Économie
Washington accorde 100 M$ à Africell pour concurrencer Huawei en Afrique
Washington va octroyer un prêt de près de 100 millions de dollars à Africell, seule entreprise de télécommunications détenue par des Américains en Afrique, afin de développer des réseaux mobiles avec des technologies américaines et alliées, dans un cadre visant à contrer la présence dominante de Huawei sur le continent.

Dans le cadre d’une intensification de la rivalité technologique entre les États-Unis et la Chine sur le sol africain, Washington prévoit d’accorder un financement d’environ 100 millions de dollars à une société de télécommunications. Ce soutien vise à permettre à l’entreprise de déployer des infrastructures réseau fondées sur des technologies américaines et issues de pays alliés.
Cette initiative s’inscrit dans une stratégie explicite de contrepoids au poids croissant de Huawei sur le marché des télécommunications africain. Selon une source informée et une version préliminaire d’un communiqué de presse consultée par Reuters, l’administration de l’ancien président américain Donald Trump envisageait d’octroyer ce prêt à Africell, présentée comme la seule société de télécoms en Afrique entièrement détenue par des ressortissants américains.
Le prêt, émanant de la Banque américaine d’exportation et d’importation (Exim Bank), devrait selon la version préliminaire du communiqué « permettre à Africell d’investir dans les dernières technologies de réseaux mobiles fournies par des fournisseurs américains et des partenaires alliés ».
Ziad Al-Dulul, directeur général d’Africell Holding Limited, a déclaré dans ce même communiqué : « Nous sommes ravis de collaborer avec Exim Bank afin de fournir davantage d’infrastructures de télécommunications fiables et sécurisées dans les marchés où nous opérons. »
À ce jour, ni Huawei ni l’ambassade de Chine n’ont répondu aux demandes de commentaires formulées à leur sujet.
Ce prêt, jusqu’ici non rendu public, s’inscrit dans une campagne plus large menée par les États-Unis pour promouvoir, à l’étranger, des équipements de télécommunications alternatifs à ceux de Huawei.
Comme le rapporte le site internazionale, l’administration Trump avait lancé dès son premier mandat l’initiative « Clean Network » (réseau propre), destinée à exclure les technologies, applications et opérateurs chinois de l’infrastructure numérique aux États-Unis et chez ses alliés. Des actions similaires ont été poursuivies durant son second mandat.

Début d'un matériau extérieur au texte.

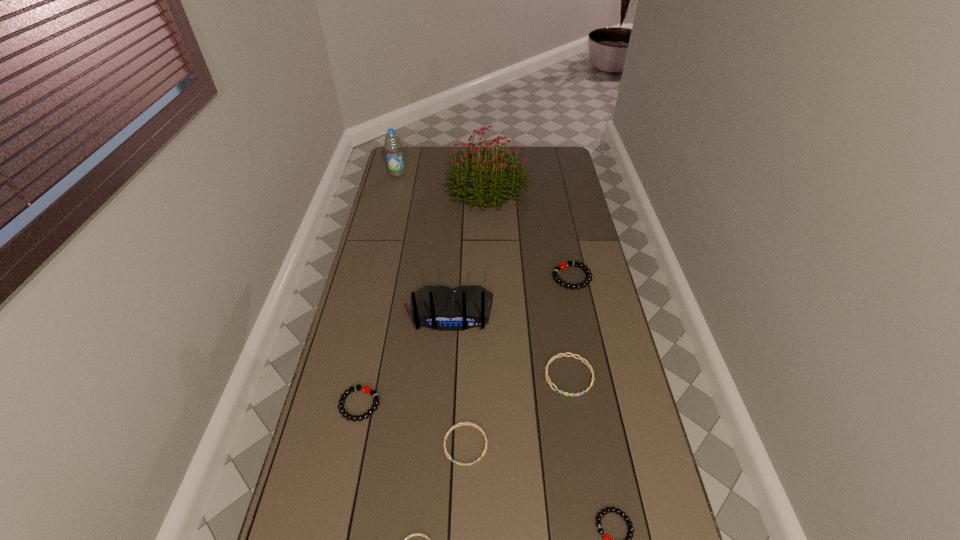
Where is `vacant space in between the fourth farthest object and the biggest black bracelet`? vacant space in between the fourth farthest object and the biggest black bracelet is located at coordinates (512, 295).

Locate an element on the screen. empty space between the third farthest object and the rightmost blue bracelet is located at coordinates (570, 326).

This screenshot has width=960, height=540. What are the coordinates of `vacant point located between the farthest black bracelet and the water bottle` in the screenshot? It's located at (x=485, y=226).

Select which object is the sixth closest to the blue water bottle. Please provide its 2D coordinates. Your answer should be formatted as a tuple, i.e. [(x, y)], where the tuple contains the x and y coordinates of a point satisfying the conditions above.

[(464, 423)]

Locate which object ranks fourth in proximity to the farthest blue bracelet. Please provide its 2D coordinates. Your answer should be formatted as a tuple, i.e. [(x, y)], where the tuple contains the x and y coordinates of a point satisfying the conditions above.

[(607, 538)]

Find the location of `the closest bracelet to the farthest bracelet`. the closest bracelet to the farthest bracelet is located at coordinates (550, 383).

Locate an element on the screen. The image size is (960, 540). the third closest bracelet to the leftmost bracelet is located at coordinates (550, 383).

You are a GUI agent. You are given a task and a screenshot of the screen. Output one action in this format:
    pyautogui.click(x=<x>, y=<y>)
    Task: Click on the closest black bracelet to the smallest black bracelet
    The image size is (960, 540).
    Given the screenshot: What is the action you would take?
    pyautogui.click(x=368, y=390)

Les États-Unis ont imposé des sanctions sévères à Huawei, invoquant des risques potentiels d’espionnage à l’encontre des utilisateurs. La société chinoise rejette catégoriquement ces allégations.
Selon les données de Counterpoint Research, Huawei détient environ 52 % de la part de marché de l’infrastructure des réseaux 5G en Afrique.
Le prêt à Africell s’inscrit également dans l’application d’un décret présidentnel signé par Donald Trump, qui oblige les agences fédérales américaines à favoriser l’usage de technologies nationales à l’international, notamment dans les domaines de l’intelligence artificielle, du stockage de données dans des centres de données, des services cloud et des technologies de réseaux.
Africell a été fondée en 2001. Son site internet indique qu’elle a acquis des technologies auprès d’entreprises telles qu’HP, Nokia, Dell et Oracle, entre autres, pour l’exploitation d’un nouveau centre de données en Angola.
La société dessert 15 millions de clients en Angola, en Gambie, en République démocratique du Congo et en Sierra Leone.
À la suite d’une visite effectuée en 2022 dans les bureaux d’Africell en Angola, Wendy Sherman, alors sous-secrétaire d’État américaine sous l’administration du président Joe Biden, avait affirmé que les pays optant pour Huawei « renoncent de fait à leur souveraineté et remettent leurs données à un autre État ».
En 2018, Africell avait déjà obtenu un prêt de 100 millions de dollars de la part de la société d’investissement privé à l’étranger des États-Unis, aujourd’hui rebaptisée Agence américaine de financement du développement international.